Madison’s immediate family — except her easygoing and gung-ho sister — sees Madison’s sex change as the death of a son, rather than simply a transformation. They find adapting difficult despite wanting to be supportive. One moving sequence records Madison’s arrival at her father’s house in New Brunswick. He is an average Joe who tries to be relaxed about her transition. “Madison wants a vagina!” he playfully tells the dog. But the casual veneer soon cracks. Her brother, who is very nervous about the reunion, spends his birthday with friends, and Madison isn’t invited (he tries to be nice about it).

Less of a focus than Madison’s relationships are her hormone treatments and surgeries, which include a surprisingly gruelling tracheal shave — “Childbirth’s worse,” quips Vivien — and the genital reassignment operation that Madison has been saving up for over the course of filming. Girl Inside thus goes beyond typical “Trans 101” documentaries that focus on the fundamentals of transitioning — as important as this genre still is for mainstream audiences — and goes deeper into the life of one individual, with her own desires and opinions.

“The film isn’t so much about the transsexual experience, it’s about Madison,” says Gallus. “It is very much one person’s story.

“Even though it’s about transsexuality, it’s really about a family dealing with this person going through this change, and how do these people learn as they go and adapt and change, themselves.”

REQUIRED ACTIONS:
(A) Revise the stretch of the documentary review from "Madison’s immediate family" through "nice about it).", swapping "the dog" for "the cat".
(B) Which of Madison's family members does the documentary review mention?
The rows have nothing to do with any of this.

DATA FOR ANALYSIS:
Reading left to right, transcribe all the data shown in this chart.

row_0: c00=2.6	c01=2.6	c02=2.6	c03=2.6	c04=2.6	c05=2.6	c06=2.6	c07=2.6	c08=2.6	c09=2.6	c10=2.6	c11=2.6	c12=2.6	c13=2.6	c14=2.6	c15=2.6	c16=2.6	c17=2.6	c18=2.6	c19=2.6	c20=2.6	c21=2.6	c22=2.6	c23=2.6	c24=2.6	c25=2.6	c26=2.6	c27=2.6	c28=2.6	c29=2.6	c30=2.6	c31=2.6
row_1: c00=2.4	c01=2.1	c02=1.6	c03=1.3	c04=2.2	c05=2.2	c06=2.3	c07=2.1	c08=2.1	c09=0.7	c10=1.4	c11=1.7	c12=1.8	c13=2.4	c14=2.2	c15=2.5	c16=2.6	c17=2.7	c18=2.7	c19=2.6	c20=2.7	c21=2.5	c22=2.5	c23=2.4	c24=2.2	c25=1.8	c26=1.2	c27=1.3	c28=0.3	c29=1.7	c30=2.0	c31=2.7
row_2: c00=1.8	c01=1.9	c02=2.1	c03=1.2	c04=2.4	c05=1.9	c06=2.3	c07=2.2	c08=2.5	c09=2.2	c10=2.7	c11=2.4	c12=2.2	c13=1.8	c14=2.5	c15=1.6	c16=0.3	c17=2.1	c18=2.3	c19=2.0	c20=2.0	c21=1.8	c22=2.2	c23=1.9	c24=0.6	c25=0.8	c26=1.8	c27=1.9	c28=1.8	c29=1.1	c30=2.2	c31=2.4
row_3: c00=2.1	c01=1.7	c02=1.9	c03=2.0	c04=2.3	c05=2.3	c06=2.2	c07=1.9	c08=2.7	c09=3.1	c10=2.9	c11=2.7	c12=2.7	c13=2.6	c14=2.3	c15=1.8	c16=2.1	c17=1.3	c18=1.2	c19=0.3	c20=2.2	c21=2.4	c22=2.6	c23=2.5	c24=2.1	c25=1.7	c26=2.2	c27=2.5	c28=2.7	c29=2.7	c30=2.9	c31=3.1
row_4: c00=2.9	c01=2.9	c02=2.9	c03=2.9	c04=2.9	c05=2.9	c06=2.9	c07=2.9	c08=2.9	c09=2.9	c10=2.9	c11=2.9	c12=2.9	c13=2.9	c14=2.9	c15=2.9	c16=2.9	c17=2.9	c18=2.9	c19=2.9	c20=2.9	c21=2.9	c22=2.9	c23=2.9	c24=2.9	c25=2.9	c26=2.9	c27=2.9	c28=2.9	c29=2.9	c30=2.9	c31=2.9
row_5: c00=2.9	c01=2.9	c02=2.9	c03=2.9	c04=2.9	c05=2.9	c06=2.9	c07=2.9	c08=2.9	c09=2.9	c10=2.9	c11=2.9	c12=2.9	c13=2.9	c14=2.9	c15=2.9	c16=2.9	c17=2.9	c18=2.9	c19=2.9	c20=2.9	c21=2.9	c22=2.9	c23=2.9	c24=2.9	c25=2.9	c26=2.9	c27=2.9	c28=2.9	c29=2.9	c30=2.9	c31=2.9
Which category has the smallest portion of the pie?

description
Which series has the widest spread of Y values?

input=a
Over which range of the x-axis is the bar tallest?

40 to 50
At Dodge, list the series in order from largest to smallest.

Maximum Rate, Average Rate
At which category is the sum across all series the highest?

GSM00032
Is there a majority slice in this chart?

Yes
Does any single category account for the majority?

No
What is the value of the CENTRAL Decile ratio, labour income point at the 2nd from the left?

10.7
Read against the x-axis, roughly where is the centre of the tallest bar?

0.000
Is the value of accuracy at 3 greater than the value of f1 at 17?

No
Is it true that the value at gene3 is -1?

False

YOUR RESPONSES:
(A)
Madison’s immediate family — except her easygoing and gung-ho sister — sees Madison’s sex change as the death of a son, rather than simply a transformation. They find adapting difficult despite wanting to be supportive. One moving sequence records Madison’s arrival at her father’s house in New Brunswick. He is an average Joe who tries to be relaxed about her transition. “Madison wants a vagina!” he playfully tells the cat. But the casual veneer soon cracks. Her brother, who is very nervous about the reunion, spends his birthday with friends, and Madison isn’t invited (he tries to be nice about it).

(B) Her sister, her father and her brother.